■ WHAT IS ASKED:
(a) Using the DevSecOps post below, decide whether each statement agrees with it: (i) the 2022 QSCamp was held in Hamburg; (ii) Timo Pagel's talk was titled "DevSecOps For Developers"; (iii) Zapnius is named as one of the fortified camps. Answer yes or no for each, and quote the deciding words of the post exactly.
(b) Reproduce the DevSecOps post below without any changes, from "The year is" up to and including "the DevOps team?".

The Sec in DevSecOps  – A Gaulic Village of Testing?

The Sec in DevSecOps – A Gaulic Village of Testing?

The year is 2022 A.C. Testing is entirely occupied by the DevOps teams. Well, not entirely… One small village of indomitable quality specialists still holds out against the invadors. And life is not easy for the DevOps teams who garrison the fortified camps of Threat Modellus, Arachnikus, Injectinus, Zapnius and OWASPnius…

Security tester cleans up devOps unicorn  poop
Source: https://twitter.com/petecheslock/status/595617204273618944

Does this sound familiar? Or exaggerated? At the 2022 QSCamp in Hamburg, we headed out to understand more about the “Sec” in SecDevOps. Our keynote speaker Timo Pagel introduced to us the world of the “Sec” in Devops. But I wondered if it really is so different to functional test. Is it even a kind of resistance group, working against the DevOps team?

In his talk “DevSecOps For Architects” , Timo gave an overview of what needs to be done to integrate security testing into the overal quality process. In short, it seemed to me as if it is “just another testing qualitfication” – whith very specific questions and capabilities and tools. And introducing the Sec into DevOps seems a bit similar to the introduction of testing into the “Dev” of DevOps.

Ist Security just the New Quality?

■ GIVEN DATA:
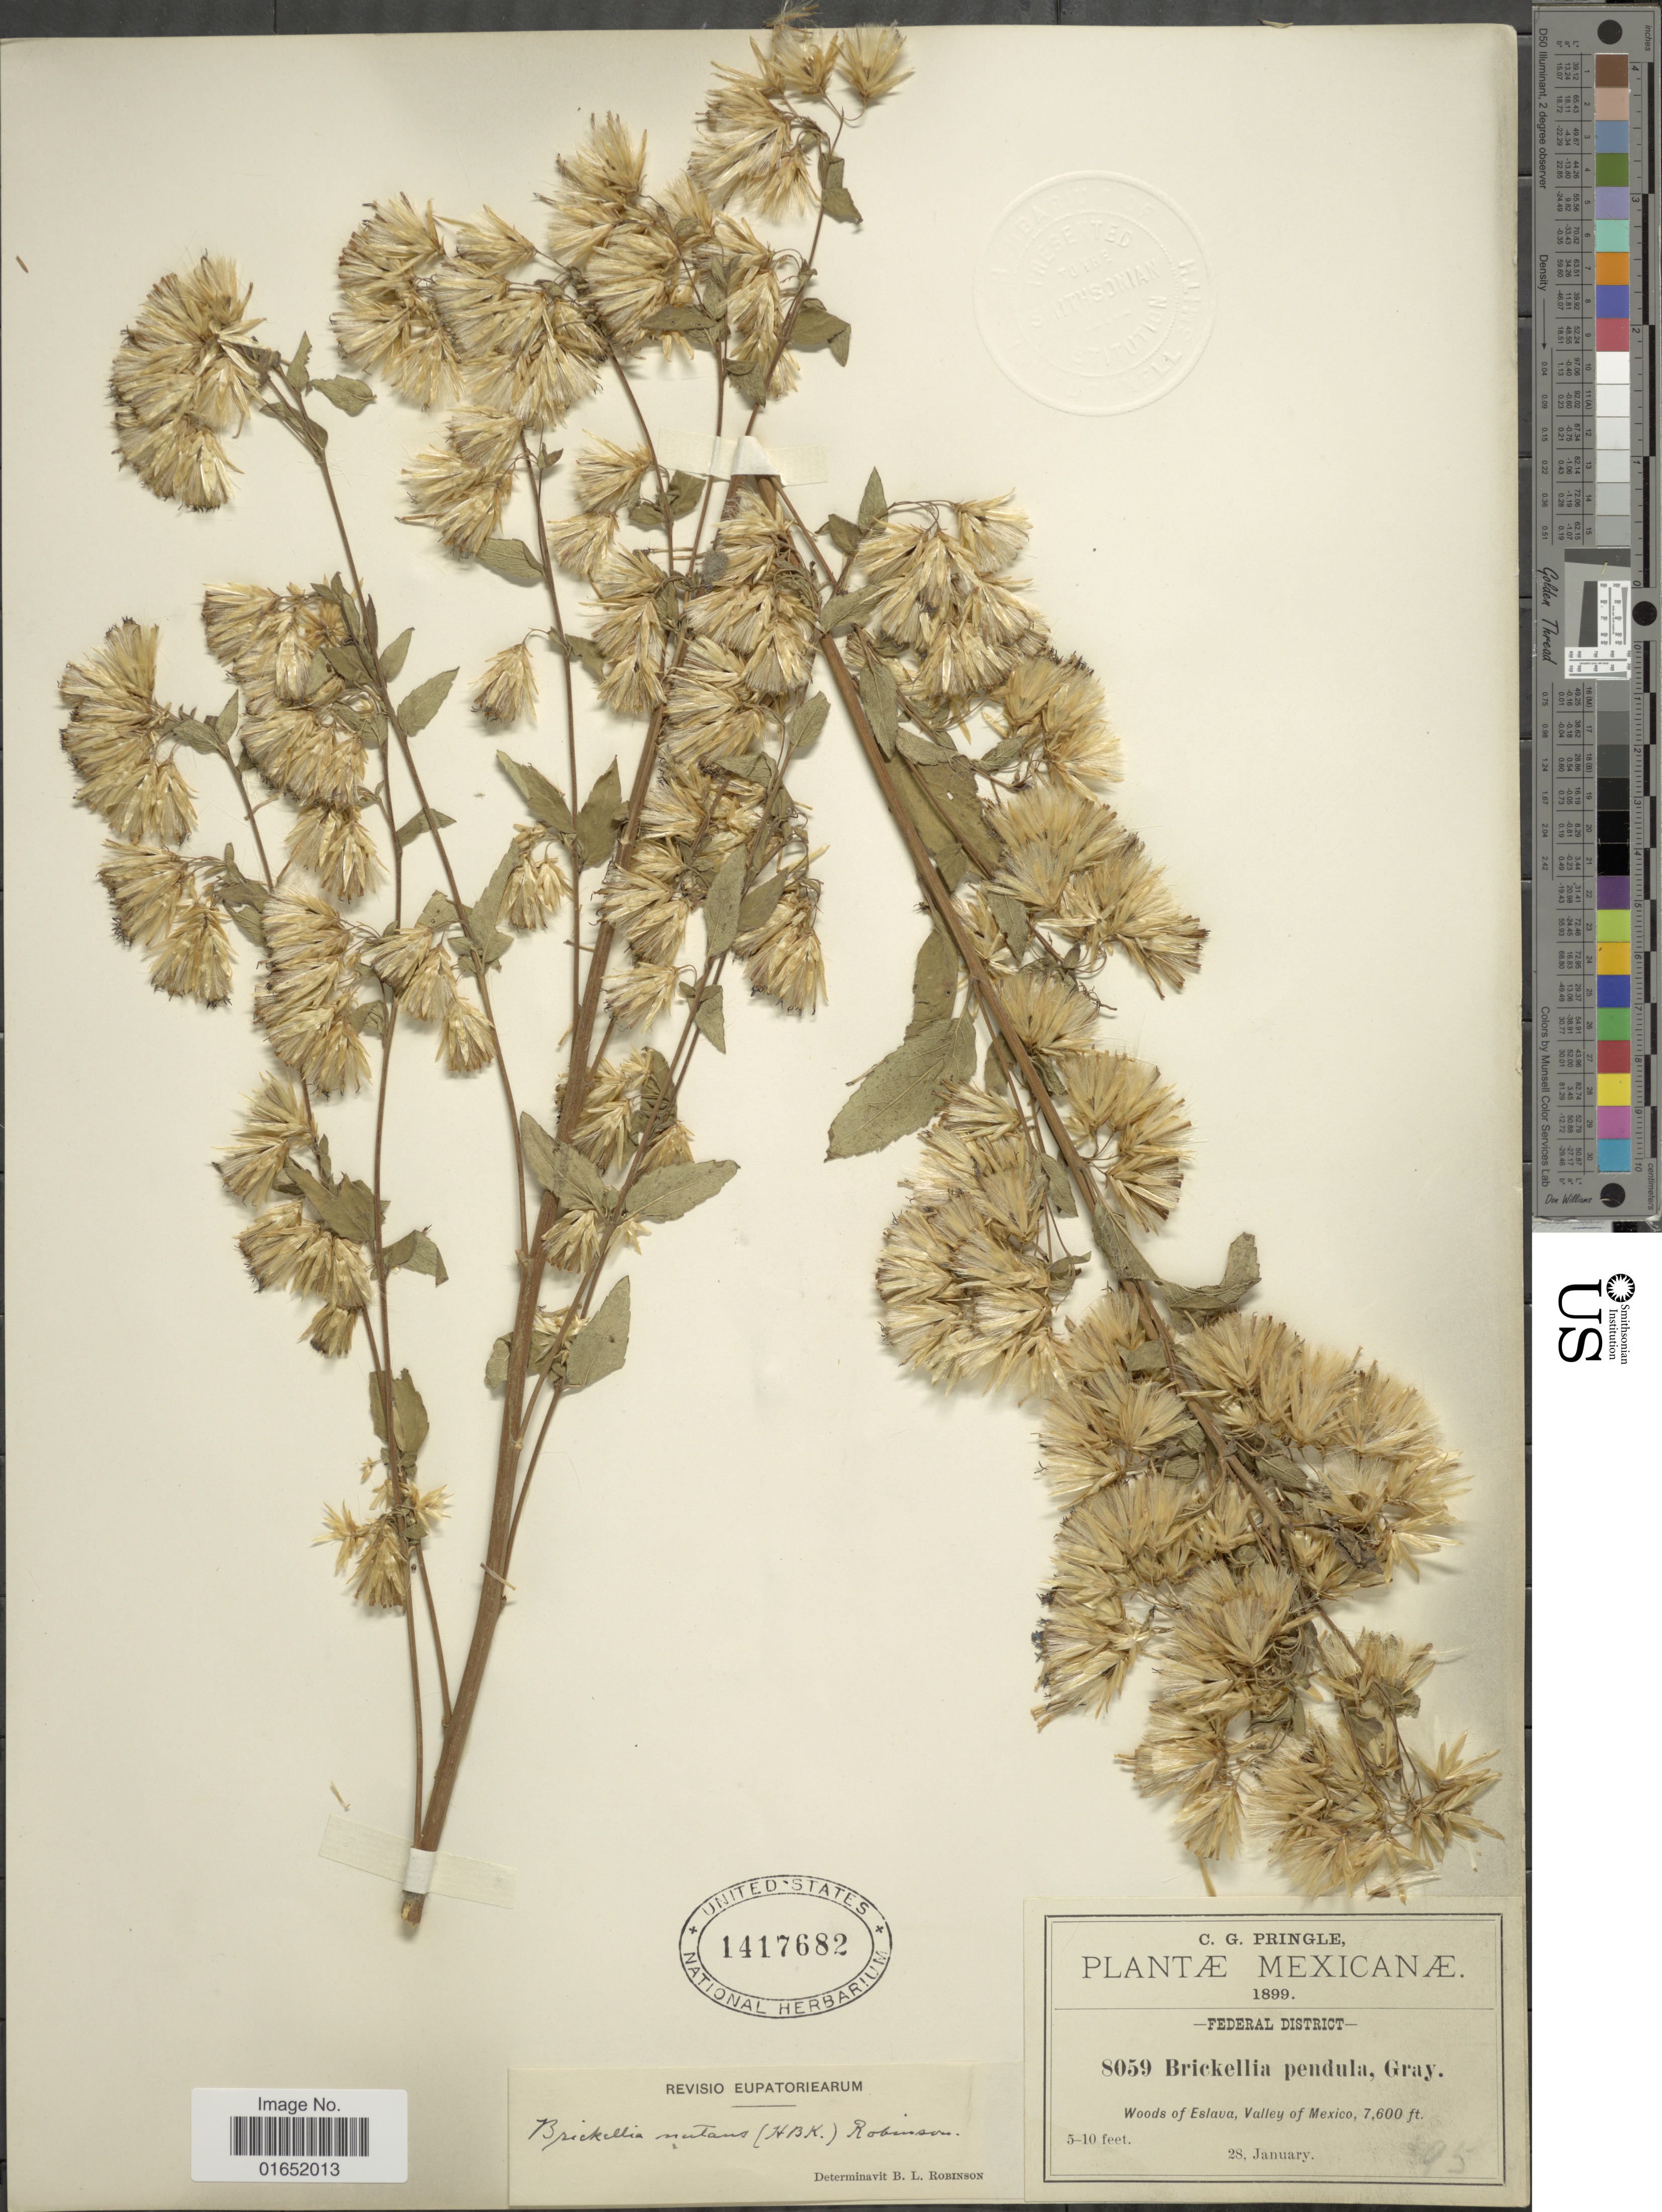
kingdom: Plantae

■ CORRECT ANSWERS:
(a)
(i) Yes: "At the 2022 QSCamp in Hamburg"
(ii) No: "In his talk “DevSecOps For Architects”"
(iii) Yes: "the fortified camps of Threat Modellus, Arachnikus, Injectinus, Zapnius and OWASPnius"

(b)
The year is 2022 A.C. Testing is entirely occupied by the DevOps teams. Well, not entirely… One small village of indomitable quality specialists still holds out against the invadors. And life is not easy for the DevOps teams who garrison the fortified camps of Threat Modellus, Arachnikus, Injectinus, Zapnius and OWASPnius…

Security tester cleans up devOps unicorn  poop
Source: https://twitter.com/petecheslock/status/595617204273618944

Does this sound familiar? Or exaggerated? At the 2022 QSCamp in Hamburg, we headed out to understand more about the “Sec” in SecDevOps. Our keynote speaker Timo Pagel introduced to us the world of the “Sec” in Devops. But I wondered if it really is so different to functional test. Is it even a kind of resistance group, working against the DevOps team?